Exercise brief: Omitting any pictures, transcribe the entries below exactly.

Data shown:
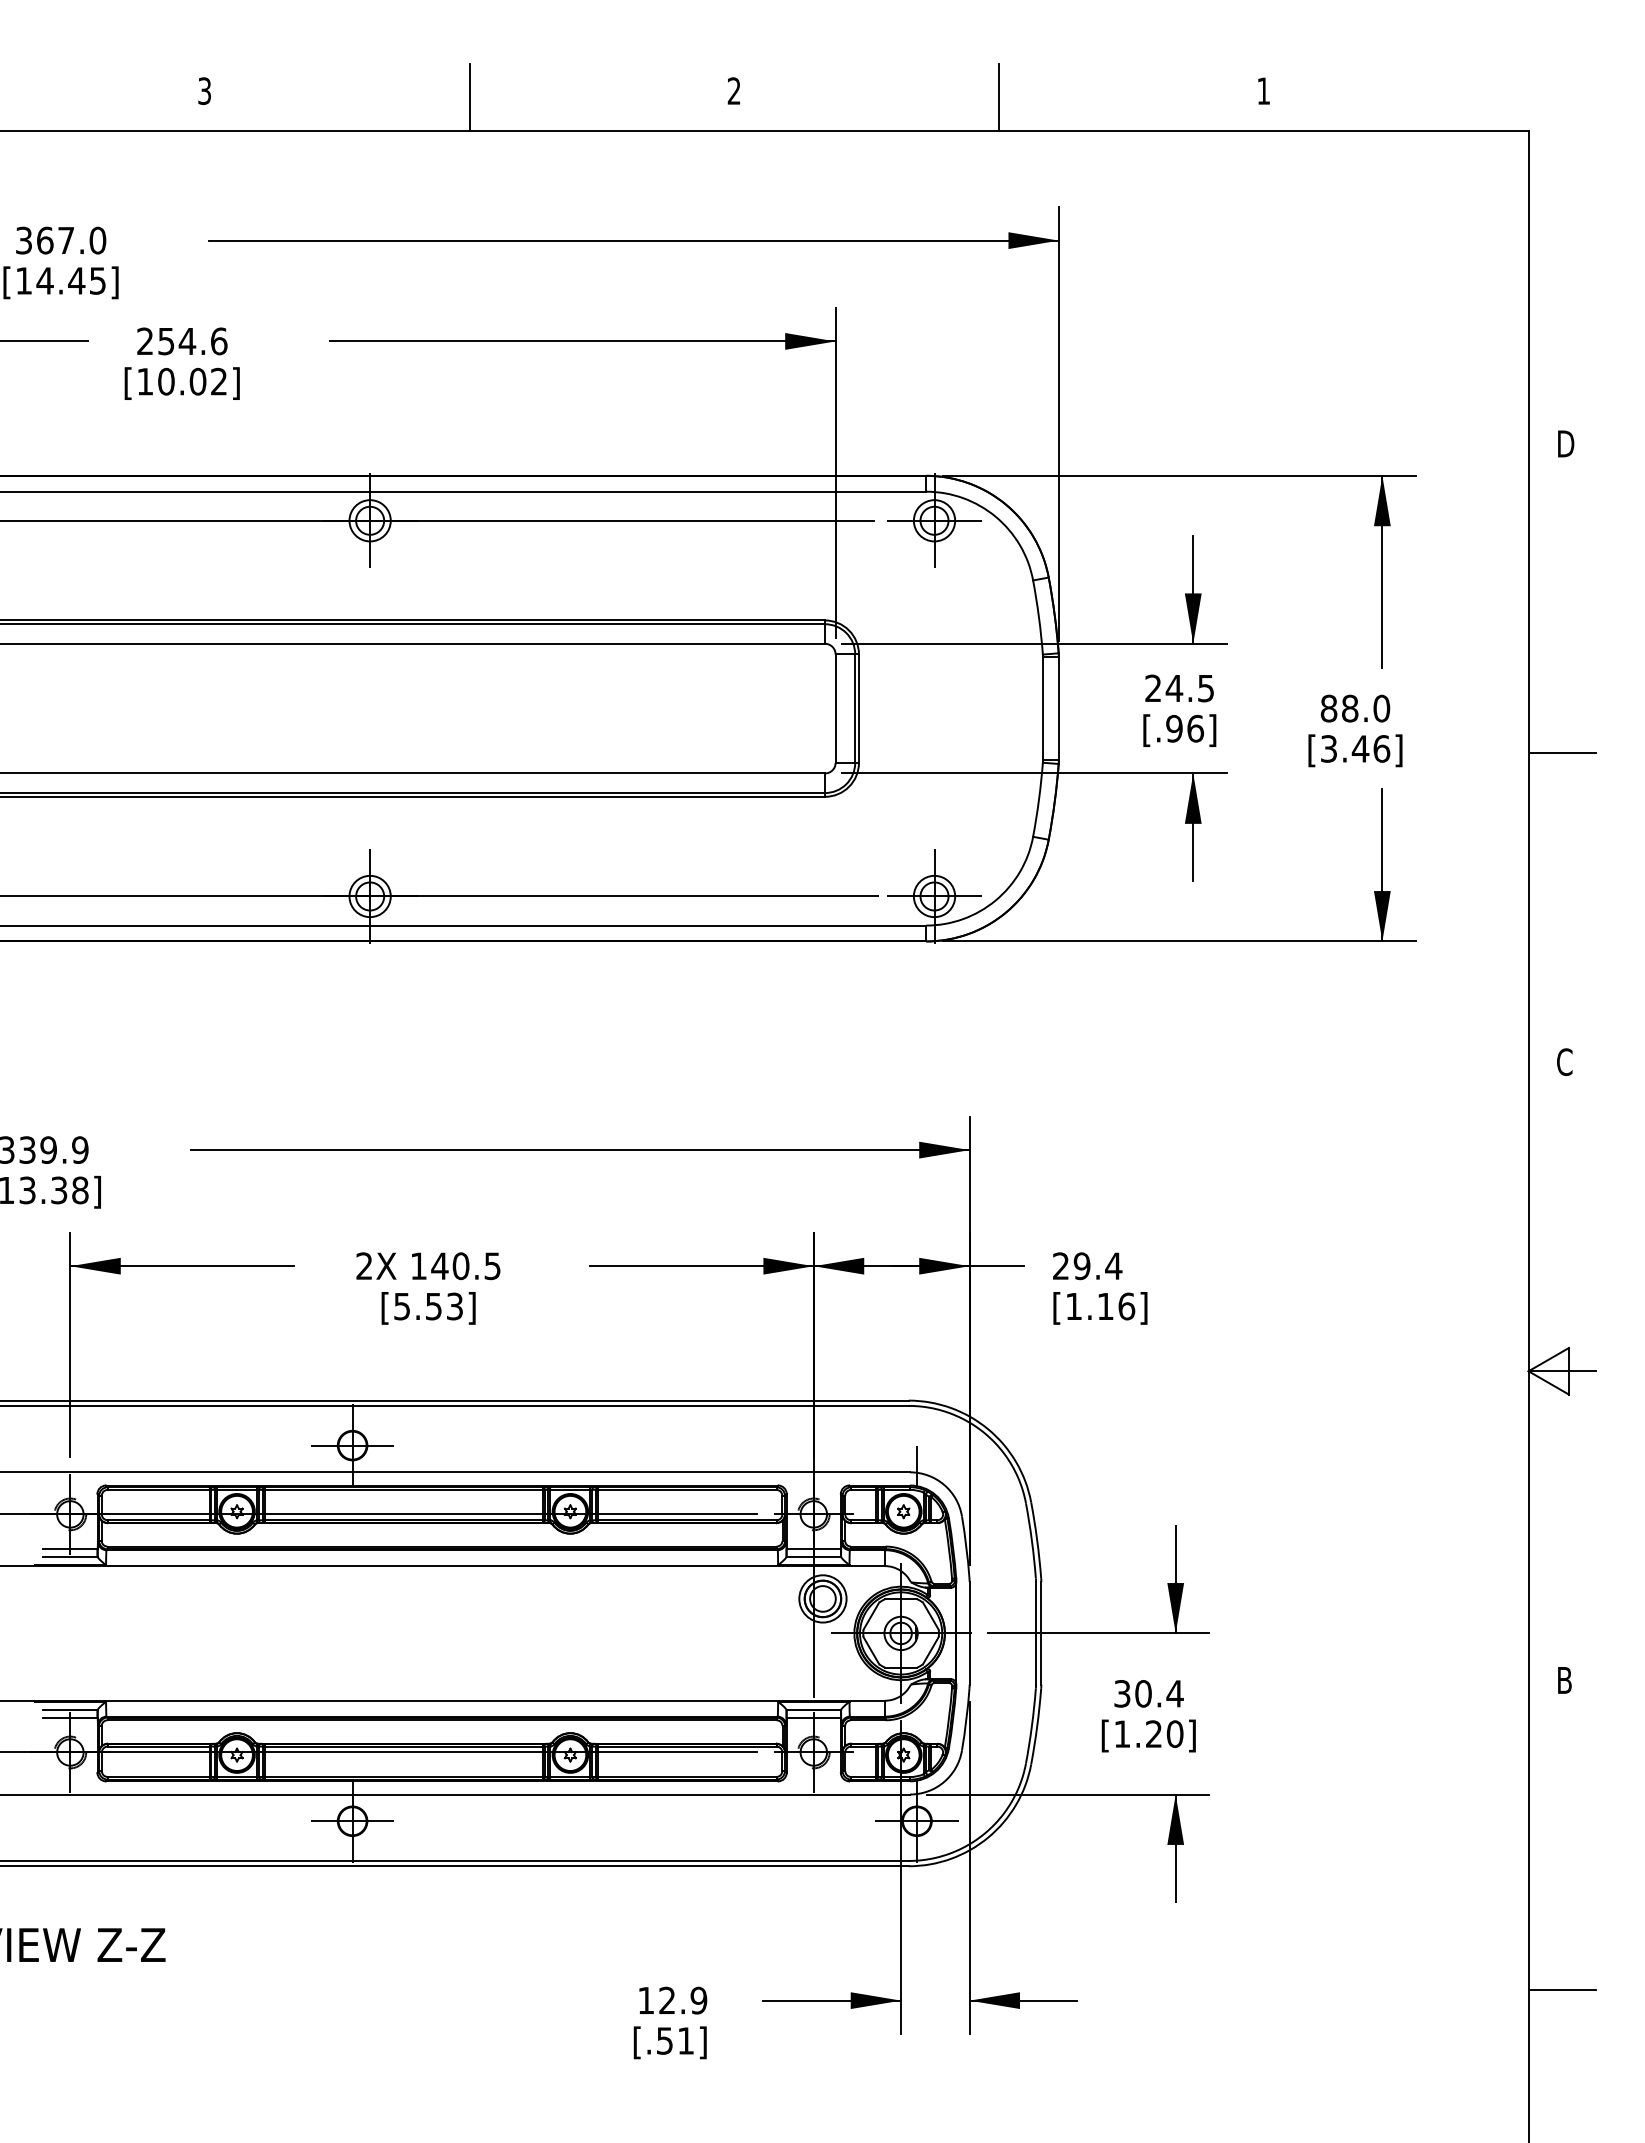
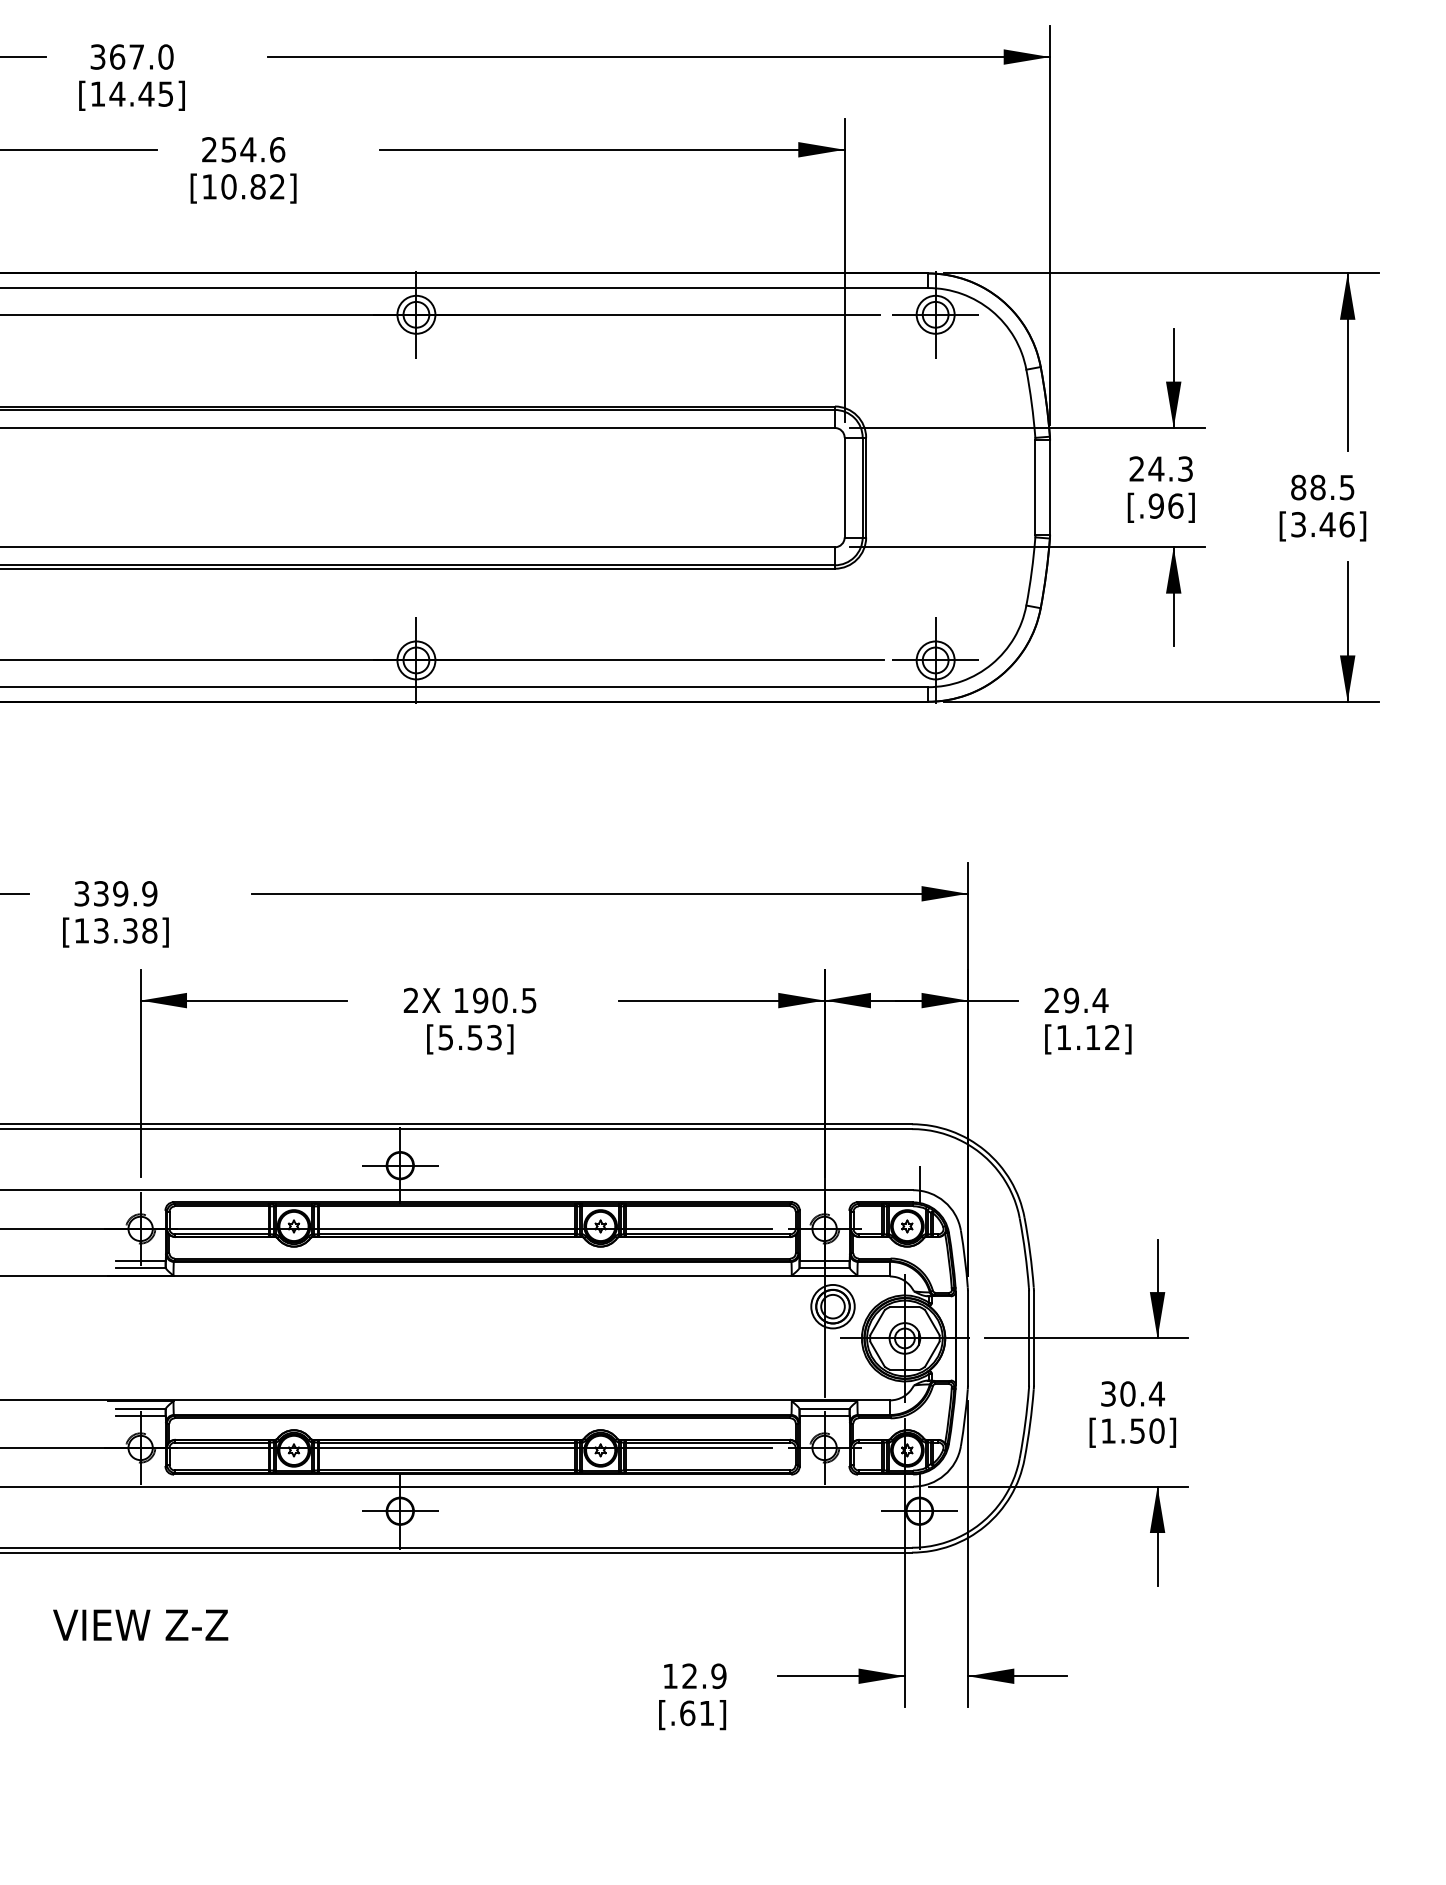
text: (197, 381) -> (257, 186), [10.02] -> [10.82]
text: (1205, 687) -> (1184, 468), 24.5 -> 24.3
text: (1381, 708) -> (1346, 487), 88.0 -> 88.5
text: (439, 1266) -> (480, 1000), 140.5 -> 190.5
text: (1126, 1306) -> (1112, 1037), [1.16] -> [1.12]
text: (1153, 1734) -> (1137, 1431), [1.20] -> [1.50]
text: (664, 2040) -> (687, 1712), [.51] -> [.61]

Response to the exercise:
text: (197, 381) -> (257, 186), [10.02] -> [10.82]
text: (1205, 687) -> (1184, 468), 24.5 -> 24.3
text: (1381, 708) -> (1346, 487), 88.0 -> 88.5
text: (439, 1266) -> (480, 1000), 140.5 -> 190.5
text: (1126, 1306) -> (1112, 1037), [1.16] -> [1.12]
text: (1153, 1734) -> (1137, 1431), [1.20] -> [1.50]
text: (664, 2040) -> (687, 1712), [.51] -> [.61]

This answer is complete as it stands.